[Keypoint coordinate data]

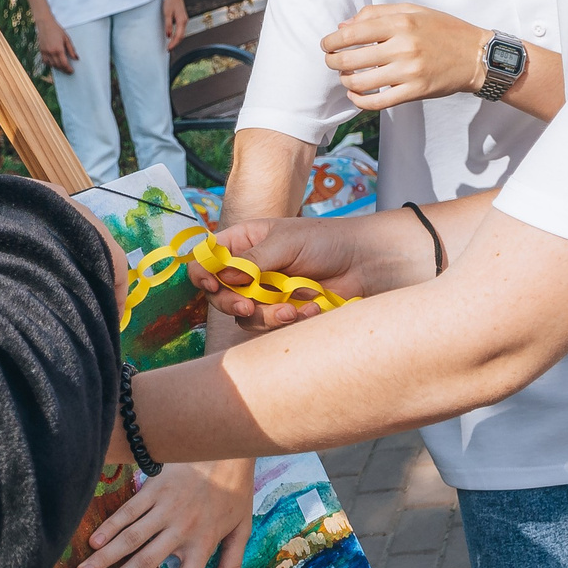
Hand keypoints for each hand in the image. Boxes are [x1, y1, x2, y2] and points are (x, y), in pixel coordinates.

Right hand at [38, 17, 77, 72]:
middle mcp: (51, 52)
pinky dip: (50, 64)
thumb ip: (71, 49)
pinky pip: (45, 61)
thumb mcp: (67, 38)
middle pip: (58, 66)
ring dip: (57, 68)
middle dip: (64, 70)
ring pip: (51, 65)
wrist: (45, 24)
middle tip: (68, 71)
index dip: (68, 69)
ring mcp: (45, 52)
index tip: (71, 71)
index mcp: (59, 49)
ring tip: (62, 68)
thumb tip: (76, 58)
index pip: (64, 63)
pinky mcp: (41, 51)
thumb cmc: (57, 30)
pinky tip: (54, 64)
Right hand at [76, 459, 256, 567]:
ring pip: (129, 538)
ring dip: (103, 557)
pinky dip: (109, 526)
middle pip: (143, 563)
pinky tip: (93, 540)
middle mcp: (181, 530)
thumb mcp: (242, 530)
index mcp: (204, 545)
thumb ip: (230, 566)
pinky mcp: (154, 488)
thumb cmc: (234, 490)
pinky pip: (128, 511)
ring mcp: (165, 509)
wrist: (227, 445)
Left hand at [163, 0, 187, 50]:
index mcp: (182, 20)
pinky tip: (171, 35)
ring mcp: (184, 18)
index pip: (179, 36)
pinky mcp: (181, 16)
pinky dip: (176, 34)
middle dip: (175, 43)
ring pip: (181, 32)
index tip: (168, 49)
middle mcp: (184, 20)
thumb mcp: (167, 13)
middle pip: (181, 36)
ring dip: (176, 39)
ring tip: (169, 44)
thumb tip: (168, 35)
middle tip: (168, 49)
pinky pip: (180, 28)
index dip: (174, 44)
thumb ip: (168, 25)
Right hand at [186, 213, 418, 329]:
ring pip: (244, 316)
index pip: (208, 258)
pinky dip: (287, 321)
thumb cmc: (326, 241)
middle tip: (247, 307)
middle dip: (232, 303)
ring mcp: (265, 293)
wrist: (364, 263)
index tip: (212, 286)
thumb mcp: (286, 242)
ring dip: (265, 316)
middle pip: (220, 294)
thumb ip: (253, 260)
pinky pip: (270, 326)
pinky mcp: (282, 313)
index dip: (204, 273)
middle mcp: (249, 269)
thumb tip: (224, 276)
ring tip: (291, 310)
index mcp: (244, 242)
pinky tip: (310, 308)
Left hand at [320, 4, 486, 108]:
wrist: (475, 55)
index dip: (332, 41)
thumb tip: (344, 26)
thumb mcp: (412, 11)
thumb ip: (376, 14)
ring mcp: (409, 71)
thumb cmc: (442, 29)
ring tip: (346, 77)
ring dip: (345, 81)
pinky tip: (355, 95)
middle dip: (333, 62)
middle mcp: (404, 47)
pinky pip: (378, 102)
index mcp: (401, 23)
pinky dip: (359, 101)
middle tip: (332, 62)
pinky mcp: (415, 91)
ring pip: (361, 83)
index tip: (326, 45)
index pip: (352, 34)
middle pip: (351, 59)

==

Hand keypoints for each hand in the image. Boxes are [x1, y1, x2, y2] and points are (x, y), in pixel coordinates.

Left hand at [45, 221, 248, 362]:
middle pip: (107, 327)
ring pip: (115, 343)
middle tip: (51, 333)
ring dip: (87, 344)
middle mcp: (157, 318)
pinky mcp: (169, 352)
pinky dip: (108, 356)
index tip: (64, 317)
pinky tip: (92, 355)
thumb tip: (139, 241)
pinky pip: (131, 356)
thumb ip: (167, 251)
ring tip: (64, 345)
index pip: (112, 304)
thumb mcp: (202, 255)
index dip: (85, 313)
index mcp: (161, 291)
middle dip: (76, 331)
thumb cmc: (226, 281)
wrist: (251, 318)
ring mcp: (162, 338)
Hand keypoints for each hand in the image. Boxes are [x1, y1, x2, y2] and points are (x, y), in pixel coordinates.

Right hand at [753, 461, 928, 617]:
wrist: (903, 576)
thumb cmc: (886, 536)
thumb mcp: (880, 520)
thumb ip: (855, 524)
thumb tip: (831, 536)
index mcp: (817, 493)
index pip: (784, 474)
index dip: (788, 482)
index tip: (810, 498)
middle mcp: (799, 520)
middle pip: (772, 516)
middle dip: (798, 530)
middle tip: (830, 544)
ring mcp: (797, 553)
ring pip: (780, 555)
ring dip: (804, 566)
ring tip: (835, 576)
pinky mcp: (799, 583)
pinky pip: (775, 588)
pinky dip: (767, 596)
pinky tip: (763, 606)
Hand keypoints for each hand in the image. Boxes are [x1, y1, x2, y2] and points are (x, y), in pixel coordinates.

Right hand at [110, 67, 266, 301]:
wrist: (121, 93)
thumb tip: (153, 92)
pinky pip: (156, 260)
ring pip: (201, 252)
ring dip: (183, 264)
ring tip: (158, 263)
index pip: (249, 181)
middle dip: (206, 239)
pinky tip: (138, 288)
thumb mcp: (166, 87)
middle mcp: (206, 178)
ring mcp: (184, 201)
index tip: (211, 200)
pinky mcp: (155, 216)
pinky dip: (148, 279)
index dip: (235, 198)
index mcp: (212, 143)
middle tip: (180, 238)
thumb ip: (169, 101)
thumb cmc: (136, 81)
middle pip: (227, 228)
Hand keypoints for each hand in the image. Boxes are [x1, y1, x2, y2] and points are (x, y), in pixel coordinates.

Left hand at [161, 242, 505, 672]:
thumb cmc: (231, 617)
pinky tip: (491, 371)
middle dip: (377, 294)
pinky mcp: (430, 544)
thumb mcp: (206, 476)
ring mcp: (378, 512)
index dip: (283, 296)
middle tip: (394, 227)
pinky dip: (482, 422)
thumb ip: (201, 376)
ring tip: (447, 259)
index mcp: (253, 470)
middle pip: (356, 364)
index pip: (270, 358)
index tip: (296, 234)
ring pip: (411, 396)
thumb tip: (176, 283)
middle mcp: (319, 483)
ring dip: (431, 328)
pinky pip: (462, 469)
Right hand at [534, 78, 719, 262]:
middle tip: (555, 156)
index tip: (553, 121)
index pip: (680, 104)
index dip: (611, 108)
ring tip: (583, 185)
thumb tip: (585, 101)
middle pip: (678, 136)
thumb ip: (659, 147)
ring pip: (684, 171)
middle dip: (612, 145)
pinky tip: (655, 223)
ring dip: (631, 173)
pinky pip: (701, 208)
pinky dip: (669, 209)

--

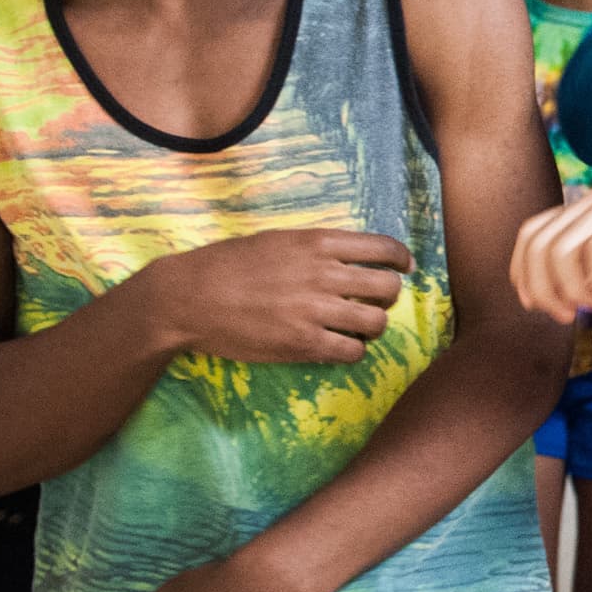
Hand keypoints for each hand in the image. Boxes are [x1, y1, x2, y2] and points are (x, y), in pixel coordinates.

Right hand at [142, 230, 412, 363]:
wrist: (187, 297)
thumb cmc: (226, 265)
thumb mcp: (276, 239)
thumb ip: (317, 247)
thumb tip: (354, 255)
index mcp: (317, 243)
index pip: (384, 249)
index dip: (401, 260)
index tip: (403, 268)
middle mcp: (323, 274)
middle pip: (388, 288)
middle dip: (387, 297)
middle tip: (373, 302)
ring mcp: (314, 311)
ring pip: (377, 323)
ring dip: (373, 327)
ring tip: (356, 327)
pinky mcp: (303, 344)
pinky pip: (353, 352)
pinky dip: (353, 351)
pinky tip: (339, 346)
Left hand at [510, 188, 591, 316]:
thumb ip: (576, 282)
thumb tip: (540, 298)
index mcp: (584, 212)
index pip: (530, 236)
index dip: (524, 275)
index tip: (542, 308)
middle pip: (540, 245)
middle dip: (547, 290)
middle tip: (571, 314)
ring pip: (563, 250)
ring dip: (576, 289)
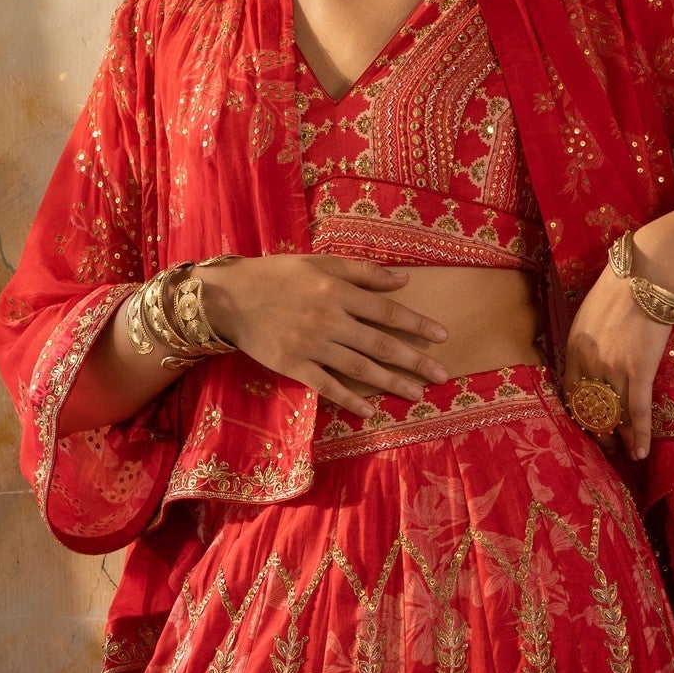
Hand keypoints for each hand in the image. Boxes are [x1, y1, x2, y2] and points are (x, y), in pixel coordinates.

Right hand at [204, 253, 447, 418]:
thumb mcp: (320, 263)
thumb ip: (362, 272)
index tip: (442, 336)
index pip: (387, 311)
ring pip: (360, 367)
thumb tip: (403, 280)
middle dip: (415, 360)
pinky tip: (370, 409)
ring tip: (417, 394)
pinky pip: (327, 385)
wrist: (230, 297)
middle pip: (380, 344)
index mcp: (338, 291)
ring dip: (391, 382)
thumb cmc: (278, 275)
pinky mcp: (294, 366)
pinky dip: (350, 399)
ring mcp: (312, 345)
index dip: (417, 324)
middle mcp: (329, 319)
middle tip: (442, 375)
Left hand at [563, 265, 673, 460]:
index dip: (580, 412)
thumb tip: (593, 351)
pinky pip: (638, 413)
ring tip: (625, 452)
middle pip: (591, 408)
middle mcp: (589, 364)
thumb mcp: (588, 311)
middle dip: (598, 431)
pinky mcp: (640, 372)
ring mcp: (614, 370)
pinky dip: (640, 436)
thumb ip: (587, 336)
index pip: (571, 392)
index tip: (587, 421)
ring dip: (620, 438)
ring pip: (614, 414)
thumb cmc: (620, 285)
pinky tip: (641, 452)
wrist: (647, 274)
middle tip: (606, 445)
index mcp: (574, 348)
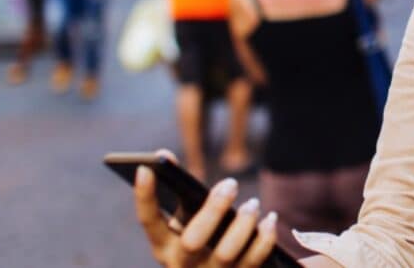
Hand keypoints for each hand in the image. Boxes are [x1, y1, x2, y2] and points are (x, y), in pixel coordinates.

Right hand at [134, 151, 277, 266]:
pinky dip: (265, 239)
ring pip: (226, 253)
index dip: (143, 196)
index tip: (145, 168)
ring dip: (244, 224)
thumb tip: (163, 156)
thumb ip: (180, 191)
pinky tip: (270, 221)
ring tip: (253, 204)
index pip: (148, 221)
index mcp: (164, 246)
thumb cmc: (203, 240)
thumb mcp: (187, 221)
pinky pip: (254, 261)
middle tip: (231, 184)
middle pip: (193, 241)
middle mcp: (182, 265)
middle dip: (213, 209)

## Work instructions
What is asked for is an exact copy of the lines above from the one containing "thumb mcp: (187, 221)" through the one containing "middle dip: (213, 209)", and only those.

## Solution to the problem
thumb mcp: (187, 221)
pinky pip: (254, 261)
middle tip: (231, 184)
middle pip: (193, 241)
middle mcp: (182, 265)
middle dip: (213, 209)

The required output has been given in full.